Gasps rip through the ring of faces and Sofia breaks free as Vilar loses his balance. More blasts pierce the air and the bay bucks. Spray needles my face. I bite down on a scream and keep my feet planted, one hand in Cael’s, the other squeezing Sofia’s.
“Enough,” Cael says from the rim, not to Vilar but to the ocean, as if the sea itself were an animal he could turn with a word. His eyes cut to mine. “We don’t have much time. We need to get back. Now,” he growls.
Korahar breaks the skin of the world, its crown still buried, vents still breathing, but it’s here. The prophecy slides through me in my father's voice, gentle as the tide: Dorme, menina do mar, sem medo… a Coroa Velha há de surgir… e o anel do mundo vai-se fechar.
The crowd leans forward, faces lit by something older than fear. No one moves to help Vilar when he stumbles. The waves begin crashing against our shore. The ring keeps closing.
“Give her your conch,” Cael barks at me.
I don’t hesitate. I shove it to her face and tell her to breathe. He ties a rope to her waist and tells me, “Don’t fight it when we dive. Just breathe.”
“What’s that supposed to mean?”
“Plan B.” He smirks and shoves us off the cliff.
We hit. He folds into the sea as if it belongs to him, one hand on the rope, the other at my ribs, and kicks.
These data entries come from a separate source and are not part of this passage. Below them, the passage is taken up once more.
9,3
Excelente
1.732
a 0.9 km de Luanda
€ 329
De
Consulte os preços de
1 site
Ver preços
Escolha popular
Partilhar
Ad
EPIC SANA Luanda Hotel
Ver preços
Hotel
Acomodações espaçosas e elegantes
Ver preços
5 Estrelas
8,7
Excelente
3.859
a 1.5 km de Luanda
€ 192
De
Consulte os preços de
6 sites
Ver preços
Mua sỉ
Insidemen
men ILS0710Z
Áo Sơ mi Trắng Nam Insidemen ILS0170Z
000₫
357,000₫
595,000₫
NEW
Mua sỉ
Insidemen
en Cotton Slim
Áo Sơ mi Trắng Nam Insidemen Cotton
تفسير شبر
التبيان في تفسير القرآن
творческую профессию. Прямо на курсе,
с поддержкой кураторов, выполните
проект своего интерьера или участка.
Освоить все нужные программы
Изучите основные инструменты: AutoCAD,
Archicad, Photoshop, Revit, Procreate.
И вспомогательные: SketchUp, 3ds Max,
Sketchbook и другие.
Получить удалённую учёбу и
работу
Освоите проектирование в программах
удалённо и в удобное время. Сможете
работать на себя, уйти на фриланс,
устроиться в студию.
The water rips past. We’re yanked down so hard my stomach lurches; pressure slams my ears; the world streaks green-black. His legs carve the ocean in long, ruthless strokes, hauling two bodies as if we’re nothing but drift.
I gasp, take water. Panic flashes. Then the pulse of the sea steadies me. Cael taps two fingers: breathe. I lift my hand to my neck; gills open under my touch, fluttering to life.
We plunge deeper. Above us, the surface breaks and reforms, and farther out a dark ridge heaves into moonlight—Korahar rising.